Art matters. Plato was wrong; it’s not separate from life; it guides and feeds and
sometimes strangles it. There is the practice of awareness and of unawareness, and
there is an art of unawareness, the propaganda, the caricatures, the distortions,
the games, that teach us not to feel, to exclude this group from our compassion and
that from human rights, that leads to the war that is mass murder by a noble
nationalist name.
We are kind by nature. We have to be taught to be callous, to hate, to kill, to lose
empathy, to ourselves be dehumanized. The murdered are alive until the end, but
their killers have died a little already as their humanity shrank from their victims
and from their own hearts and souls. And today, we’re here in front of a place that
uses technology to help bring kids into the military where they’ll learn not to feel
long enough to kill but they will feel, and feel shame, feel guilt, feel horror,
feel stuck in the nightmare that is war, feel so overwhelmingly that a lot of them
from this war have chosen to kill themselves to end the awareness and the empathy
that couldn’t be rooted out but became unbearable.

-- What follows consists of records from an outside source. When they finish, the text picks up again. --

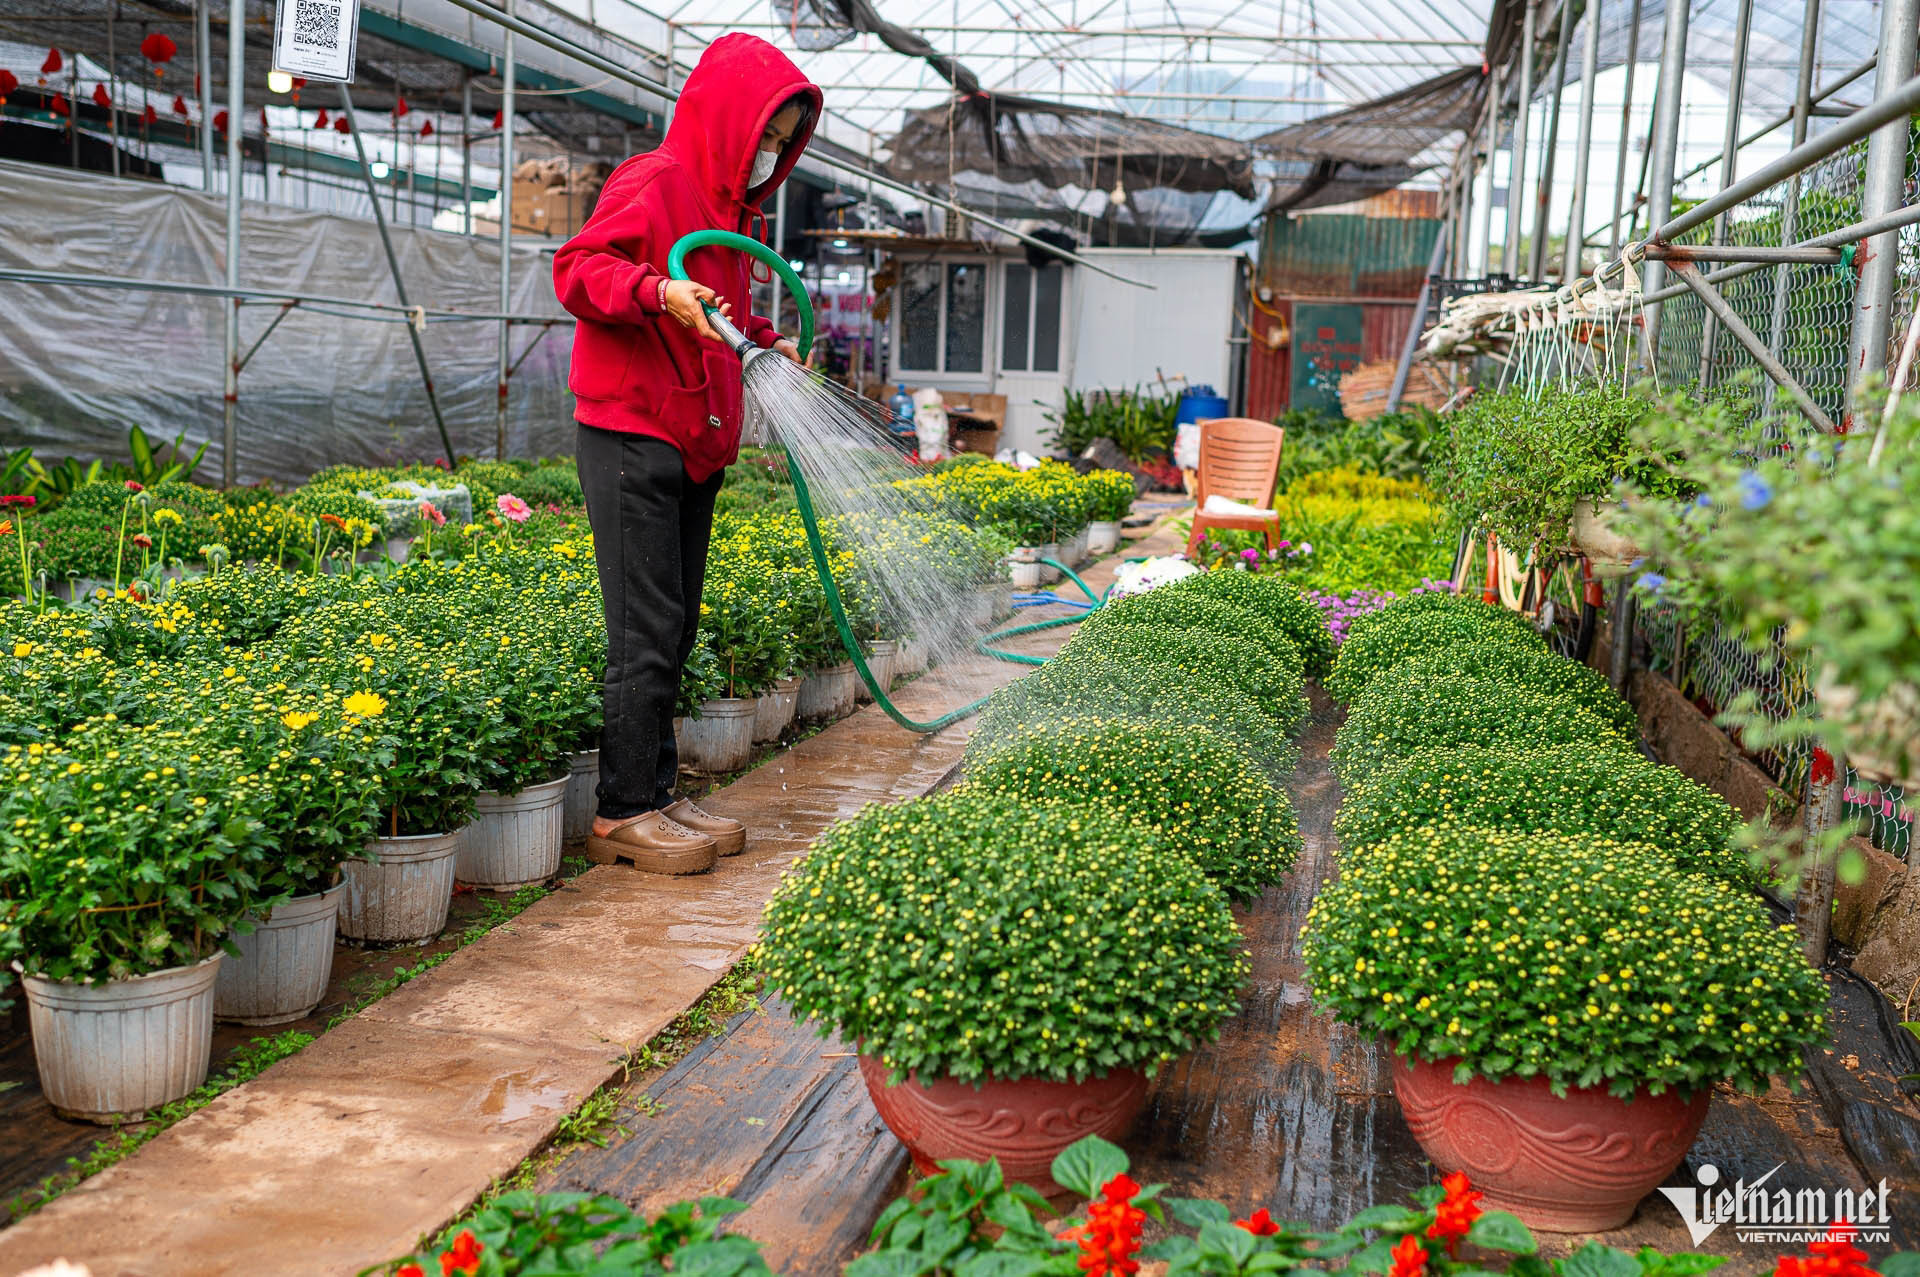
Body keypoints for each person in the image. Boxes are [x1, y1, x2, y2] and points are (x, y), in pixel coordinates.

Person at [553, 35, 821, 875]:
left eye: (782, 142)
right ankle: (622, 811)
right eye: (764, 136)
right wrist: (654, 291)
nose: (769, 155)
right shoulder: (655, 181)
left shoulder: (735, 214)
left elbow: (722, 317)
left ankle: (660, 793)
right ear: (729, 119)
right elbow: (576, 270)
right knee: (643, 626)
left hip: (696, 438)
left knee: (674, 624)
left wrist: (768, 344)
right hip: (633, 428)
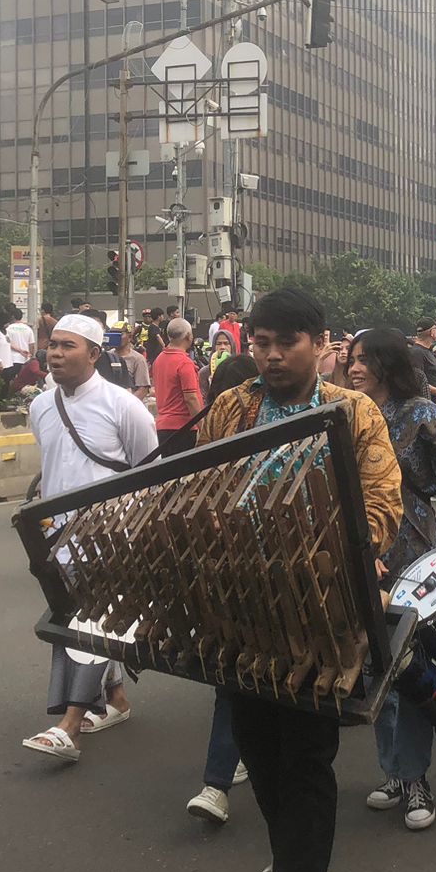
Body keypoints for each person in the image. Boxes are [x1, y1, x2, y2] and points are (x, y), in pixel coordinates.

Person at [197, 289, 400, 872]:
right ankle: (287, 863)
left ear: (321, 345)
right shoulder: (232, 407)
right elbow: (199, 487)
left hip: (321, 614)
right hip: (241, 612)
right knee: (259, 749)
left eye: (287, 343)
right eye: (262, 343)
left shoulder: (354, 412)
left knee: (306, 757)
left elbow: (382, 504)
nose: (273, 355)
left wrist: (334, 554)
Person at [21, 314, 157, 764]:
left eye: (68, 346)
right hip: (57, 539)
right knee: (76, 619)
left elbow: (148, 472)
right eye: (53, 345)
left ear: (95, 354)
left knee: (87, 622)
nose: (55, 354)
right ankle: (115, 699)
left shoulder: (124, 407)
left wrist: (134, 532)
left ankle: (70, 724)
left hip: (109, 538)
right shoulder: (42, 407)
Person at [348, 329, 436, 833]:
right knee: (376, 666)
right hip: (361, 548)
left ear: (387, 363)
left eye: (364, 360)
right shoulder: (347, 413)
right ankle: (393, 773)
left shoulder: (422, 413)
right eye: (351, 359)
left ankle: (416, 778)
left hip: (415, 544)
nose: (354, 368)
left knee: (409, 663)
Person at [184, 353, 260, 831]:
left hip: (279, 568)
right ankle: (217, 782)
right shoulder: (218, 429)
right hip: (235, 568)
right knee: (233, 673)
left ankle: (232, 769)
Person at [152, 317, 206, 456]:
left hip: (162, 426)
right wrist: (203, 427)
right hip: (183, 428)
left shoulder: (159, 359)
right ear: (188, 336)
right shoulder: (184, 363)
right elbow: (191, 398)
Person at [407, 319, 436, 400]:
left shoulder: (426, 350)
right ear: (431, 332)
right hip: (431, 402)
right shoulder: (417, 352)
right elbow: (417, 381)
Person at [115, 325, 151, 400]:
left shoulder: (138, 359)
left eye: (120, 334)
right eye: (112, 333)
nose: (115, 336)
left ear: (129, 337)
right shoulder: (106, 356)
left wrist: (128, 404)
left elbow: (143, 389)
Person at [3, 305, 37, 386]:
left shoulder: (8, 329)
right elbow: (32, 345)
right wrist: (30, 355)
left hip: (12, 359)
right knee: (23, 382)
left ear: (12, 317)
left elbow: (7, 343)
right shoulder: (28, 329)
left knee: (9, 381)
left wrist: (19, 350)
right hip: (25, 360)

Like the mother who died in Nagasaki, like millions in Iraq now, they have been in
hell, and here we are at one of its gates. At the gates of this hell I want to say
to you not Dante’s old Abandon hope ye who enter here, but abandon apathy, delusion,
and all the impediments to the practice of awareness for all beings—not the theory,
but the practice with all its practical consequences, our neverending task.